Problem to work on:
Would you write the data out once more, exactly as it is?

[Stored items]

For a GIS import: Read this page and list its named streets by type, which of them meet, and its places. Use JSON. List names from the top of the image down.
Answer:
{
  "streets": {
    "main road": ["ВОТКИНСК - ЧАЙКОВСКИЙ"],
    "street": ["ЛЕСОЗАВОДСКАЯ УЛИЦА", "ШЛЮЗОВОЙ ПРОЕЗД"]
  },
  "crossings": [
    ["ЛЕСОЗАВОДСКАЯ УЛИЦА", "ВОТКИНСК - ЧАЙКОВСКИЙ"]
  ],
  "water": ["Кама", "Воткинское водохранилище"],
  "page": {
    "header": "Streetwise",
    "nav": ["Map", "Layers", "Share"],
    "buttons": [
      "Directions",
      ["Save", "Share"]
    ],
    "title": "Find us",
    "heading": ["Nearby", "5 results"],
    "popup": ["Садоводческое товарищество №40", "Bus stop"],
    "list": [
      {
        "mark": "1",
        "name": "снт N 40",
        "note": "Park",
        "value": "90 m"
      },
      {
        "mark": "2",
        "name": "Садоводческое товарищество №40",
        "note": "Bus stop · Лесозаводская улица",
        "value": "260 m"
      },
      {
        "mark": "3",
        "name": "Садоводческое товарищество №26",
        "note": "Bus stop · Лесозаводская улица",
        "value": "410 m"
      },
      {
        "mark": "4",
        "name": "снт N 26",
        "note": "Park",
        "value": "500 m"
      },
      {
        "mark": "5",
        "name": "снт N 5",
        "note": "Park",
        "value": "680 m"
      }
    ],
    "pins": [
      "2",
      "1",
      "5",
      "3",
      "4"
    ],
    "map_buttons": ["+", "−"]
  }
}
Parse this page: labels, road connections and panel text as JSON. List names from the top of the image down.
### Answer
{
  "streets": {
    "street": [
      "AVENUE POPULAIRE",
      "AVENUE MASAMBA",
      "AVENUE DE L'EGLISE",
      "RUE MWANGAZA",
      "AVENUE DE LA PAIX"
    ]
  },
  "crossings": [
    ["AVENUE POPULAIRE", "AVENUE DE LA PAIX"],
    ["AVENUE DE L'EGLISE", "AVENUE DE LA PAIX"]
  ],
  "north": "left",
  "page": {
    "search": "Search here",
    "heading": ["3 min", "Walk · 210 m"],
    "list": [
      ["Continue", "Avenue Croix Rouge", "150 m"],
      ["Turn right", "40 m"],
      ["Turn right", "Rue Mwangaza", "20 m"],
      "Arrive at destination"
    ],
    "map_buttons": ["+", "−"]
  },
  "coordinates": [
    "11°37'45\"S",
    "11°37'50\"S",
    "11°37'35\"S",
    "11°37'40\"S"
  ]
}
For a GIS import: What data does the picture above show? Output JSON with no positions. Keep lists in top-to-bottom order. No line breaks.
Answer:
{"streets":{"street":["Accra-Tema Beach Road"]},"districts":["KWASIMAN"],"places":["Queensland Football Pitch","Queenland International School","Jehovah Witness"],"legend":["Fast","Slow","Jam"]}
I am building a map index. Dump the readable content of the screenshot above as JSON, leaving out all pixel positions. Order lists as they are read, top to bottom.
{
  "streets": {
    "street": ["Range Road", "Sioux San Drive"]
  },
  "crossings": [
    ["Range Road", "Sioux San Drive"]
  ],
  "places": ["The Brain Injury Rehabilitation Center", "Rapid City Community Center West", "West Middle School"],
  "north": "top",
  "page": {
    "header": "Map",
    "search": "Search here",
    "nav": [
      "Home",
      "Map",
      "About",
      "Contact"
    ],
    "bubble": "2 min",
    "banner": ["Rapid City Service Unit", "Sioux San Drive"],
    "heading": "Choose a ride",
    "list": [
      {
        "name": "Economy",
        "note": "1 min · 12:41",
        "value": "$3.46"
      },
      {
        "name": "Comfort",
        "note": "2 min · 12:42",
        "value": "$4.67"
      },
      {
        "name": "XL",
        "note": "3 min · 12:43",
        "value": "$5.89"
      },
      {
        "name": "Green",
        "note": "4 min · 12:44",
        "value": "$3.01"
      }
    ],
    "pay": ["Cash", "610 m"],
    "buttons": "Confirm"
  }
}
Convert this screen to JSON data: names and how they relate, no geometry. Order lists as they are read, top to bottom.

Exercise solution:
For a GIS import: Read this page and list its named streets by type, which of them meet, and its places. Use JSON. List names from the top of the image down.
Answer:
{
  "streets": {
    "main road": ["ВОТКИНСК - ЧАЙКОВСКИЙ"],
    "street": ["ЛЕСОЗАВОДСКАЯ УЛИЦА", "ШЛЮЗОВОЙ ПРОЕЗД"]
  },
  "crossings": [
    ["ЛЕСОЗАВОДСКАЯ УЛИЦА", "ВОТКИНСК - ЧАЙКОВСКИЙ"]
  ],
  "water": ["Кама", "Воткинское водохранилище"],
  "page": {
    "header": "Streetwise",
    "nav": ["Map", "Layers", "Share"],
    "buttons": [
      "Directions",
      ["Save", "Share"]
    ],
    "title": "Find us",
    "heading": ["Nearby", "5 results"],
    "popup": ["Садоводческое товарищество №40", "Bus stop"],
    "list": [
      {
        "mark": "1",
        "name": "снт N 40",
        "note": "Park",
        "value": "90 m"
      },
      {
        "mark": "2",
        "name": "Садоводческое товарищество №40",
        "note": "Bus stop · Лесозаводская улица",
        "value": "260 m"
      },
      {
        "mark": "3",
        "name": "Садоводческое товарищество №26",
        "note": "Bus stop · Лесозаводская улица",
        "value": "410 m"
      },
      {
        "mark": "4",
        "name": "снт N 26",
        "note": "Park",
        "value": "500 m"
      },
      {
        "mark": "5",
        "name": "снт N 5",
        "note": "Park",
        "value": "680 m"
      }
    ],
    "pins": [
      "2",
      "1",
      "5",
      "3",
      "4"
    ],
    "map_buttons": ["+", "−"]
  }
}
Parse this page: labels, road connections and panel text as JSON. List names from the top of the image down.
### Answer
{
  "streets": {
    "street": [
      "AVENUE POPULAIRE",
      "AVENUE MASAMBA",
      "AVENUE DE L'EGLISE",
      "RUE MWANGAZA",
      "AVENUE DE LA PAIX"
    ]
  },
  "crossings": [
    ["AVENUE POPULAIRE", "AVENUE DE LA PAIX"],
    ["AVENUE DE L'EGLISE", "AVENUE DE LA PAIX"]
  ],
  "north": "left",
  "page": {
    "search": "Search here",
    "heading": ["3 min", "Walk · 210 m"],
    "list": [
      ["Continue", "Avenue Croix Rouge", "150 m"],
      ["Turn right", "40 m"],
      ["Turn right", "Rue Mwangaza", "20 m"],
      "Arrive at destination"
    ],
    "map_buttons": ["+", "−"]
  },
  "coordinates": [
    "11°37'45\"S",
    "11°37'50\"S",
    "11°37'35\"S",
    "11°37'40\"S"
  ]
}
For a GIS import: What data does the picture above show? Output JSON with no positions. Keep lists in top-to-bottom order. No line breaks.
Answer:
{"streets":{"street":["Accra-Tema Beach Road"]},"districts":["KWASIMAN"],"places":["Queensland Football Pitch","Queenland International School","Jehovah Witness"],"legend":["Fast","Slow","Jam"]}
I am building a map index. Dump the readable content of the screenshot above as JSON, leaving out all pixel positions. Order lists as they are read, top to bottom.
{
  "streets": {
    "street": ["Range Road", "Sioux San Drive"]
  },
  "crossings": [
    ["Range Road", "Sioux San Drive"]
  ],
  "places": ["The Brain Injury Rehabilitation Center", "Rapid City Community Center West", "West Middle School"],
  "north": "top",
  "page": {
    "header": "Map",
    "search": "Search here",
    "nav": [
      "Home",
      "Map",
      "About",
      "Contact"
    ],
    "bubble": "2 min",
    "banner": ["Rapid City Service Unit", "Sioux San Drive"],
    "heading": "Choose a ride",
    "list": [
      {
        "name": "Economy",
        "note": "1 min · 12:41",
        "value": "$3.46"
      },
      {
        "name": "Comfort",
        "note": "2 min · 12:42",
        "value": "$4.67"
      },
      {
        "name": "XL",
        "note": "3 min · 12:43",
        "value": "$5.89"
      },
      {
        "name": "Green",
        "note": "4 min · 12:44",
        "value": "$3.01"
      }
    ],
    "pay": ["Cash", "610 m"],
    "buttons": "Confirm"
  }
}
Convert this screen to JSON data: names and how they relate, no geometry. Order lists as they are read, top to bottom.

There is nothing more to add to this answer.